Stimulation is done with tiny electrical pulses that can activate neural activity. The stimulation is driven by the same hub that coordinates neural recording and could one day restore brain function lost to illness or injury, researchers hope.Brown University – The next-generation brain-computer interface system took a leap forward
This work provides insight into the brain and creates more possibilities for enabling the disabled, representing another example of purpose-orientation focused on solving some of our greatest challenges. Along the way, other applications materialize: some good, some bad. One of those applications contributes to the rapidly changing ways we interact with the world. Both what we interact with and how we interact is changing. The transition in how humans interact dates back to the 70’s. This transformational journey had three stages:
First transformation: typing in the mainframe era. In the 1970s, people typed on a keyboard and used text characters to communicate directly with computers.

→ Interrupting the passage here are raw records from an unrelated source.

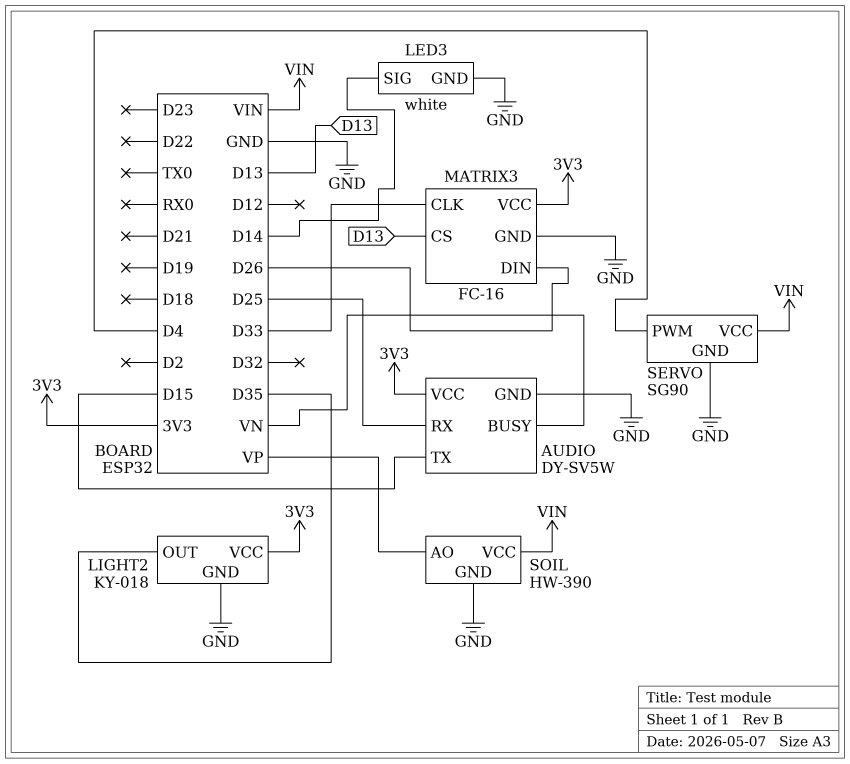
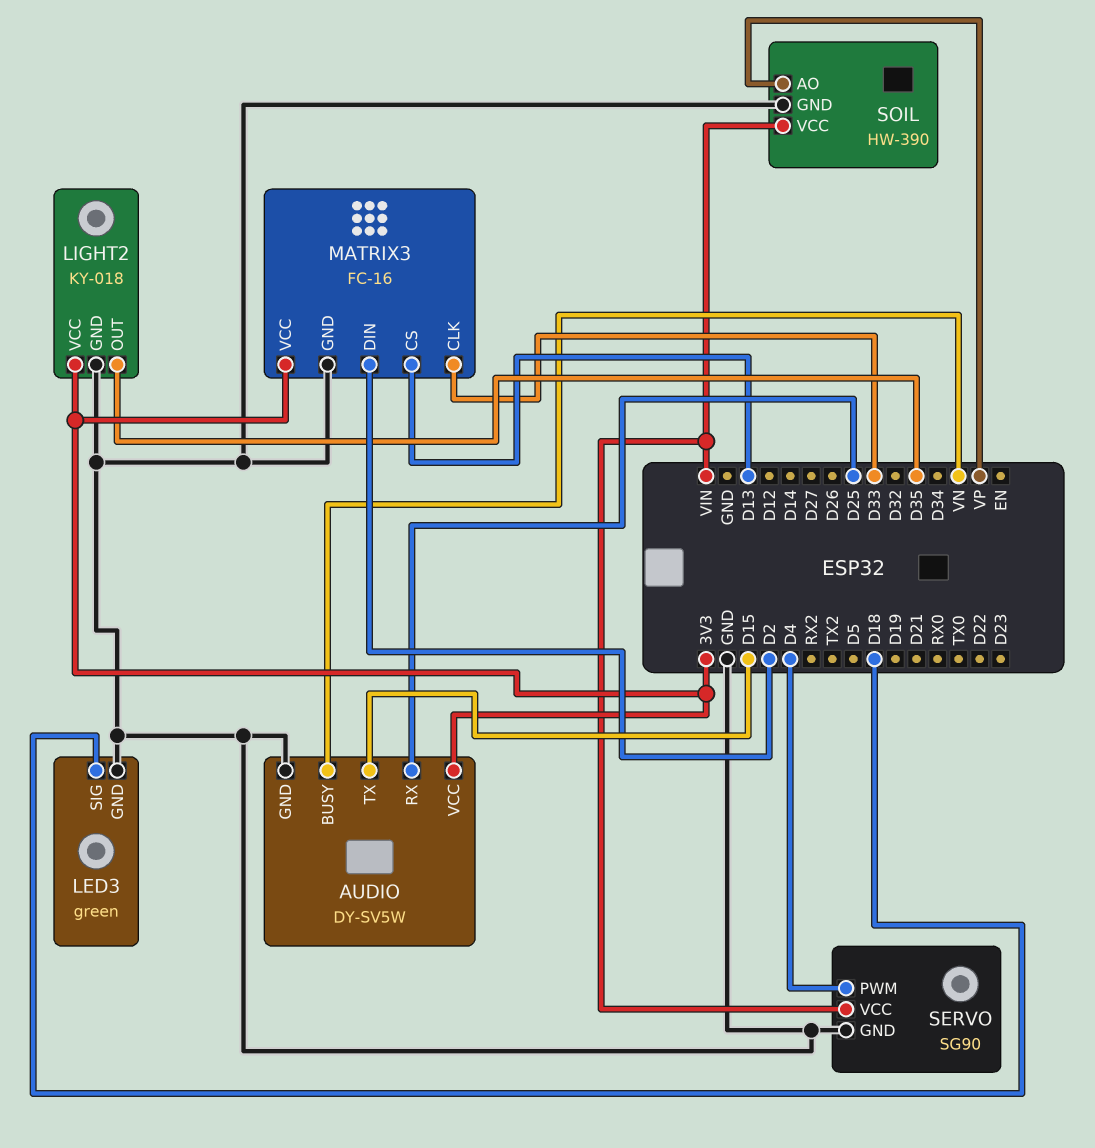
LED3: white -> green
LED3 pin SIG: D14 -> D18
MATRIX3 pin DIN: D26 -> D2

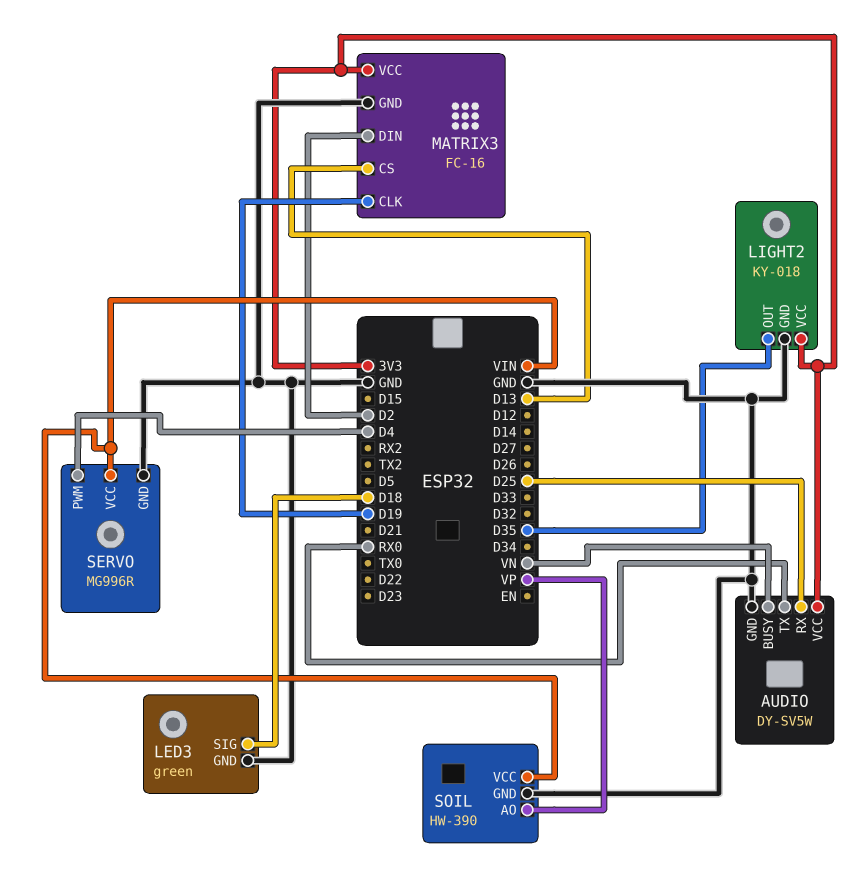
AUDIO pin TX: D15 -> RX0
MATRIX3 pin CLK: D33 -> D19
SERVO: SG90 -> MG996R

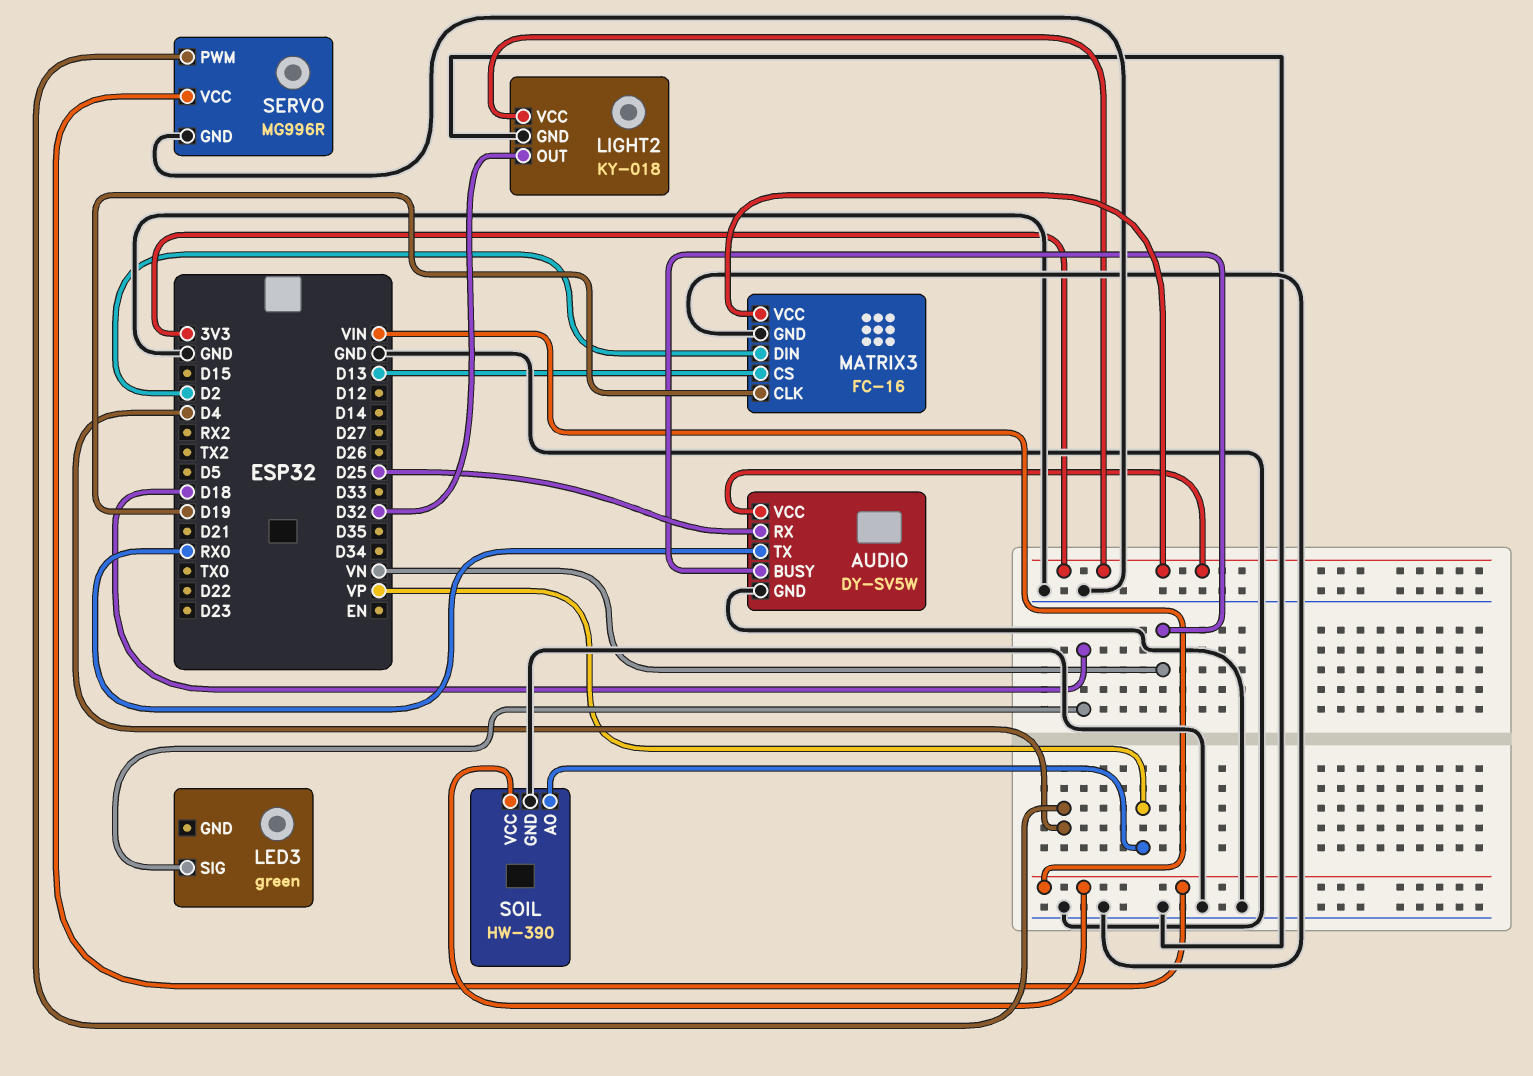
LED3 pin GND: GND -> none
LIGHT2 pin OUT: D35 -> D32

Second transformation: clicking in the GUI and Internet era. The graphical user interface (GUI) was born, as Apple introduced the Macintosh in 1984, followed a few years later by Microsoft Windows. We added clicking with a mouse to our modes of interaction.
Third transformation: touching in the smartphone era. The third transformation came in 2007 with the introduction of smartphones. Touch transformed personal computing and became the primary interface.
We are now currently in the fourth transformation: conversational, gesturing, and eye interaction in the mixed reality era. In this era, people will interact by tapping, winking, blinking, talking, and gesturing their way through interactions. An evolution towards eye-based interaction seems inevitable, as technology ultimately understands intent and our eyes drive action without gesture or voice cues. The pandemic has accelerated this journey, and the fifth transformation as described above is on the horizon, driven by brain interaction in the brainwave era.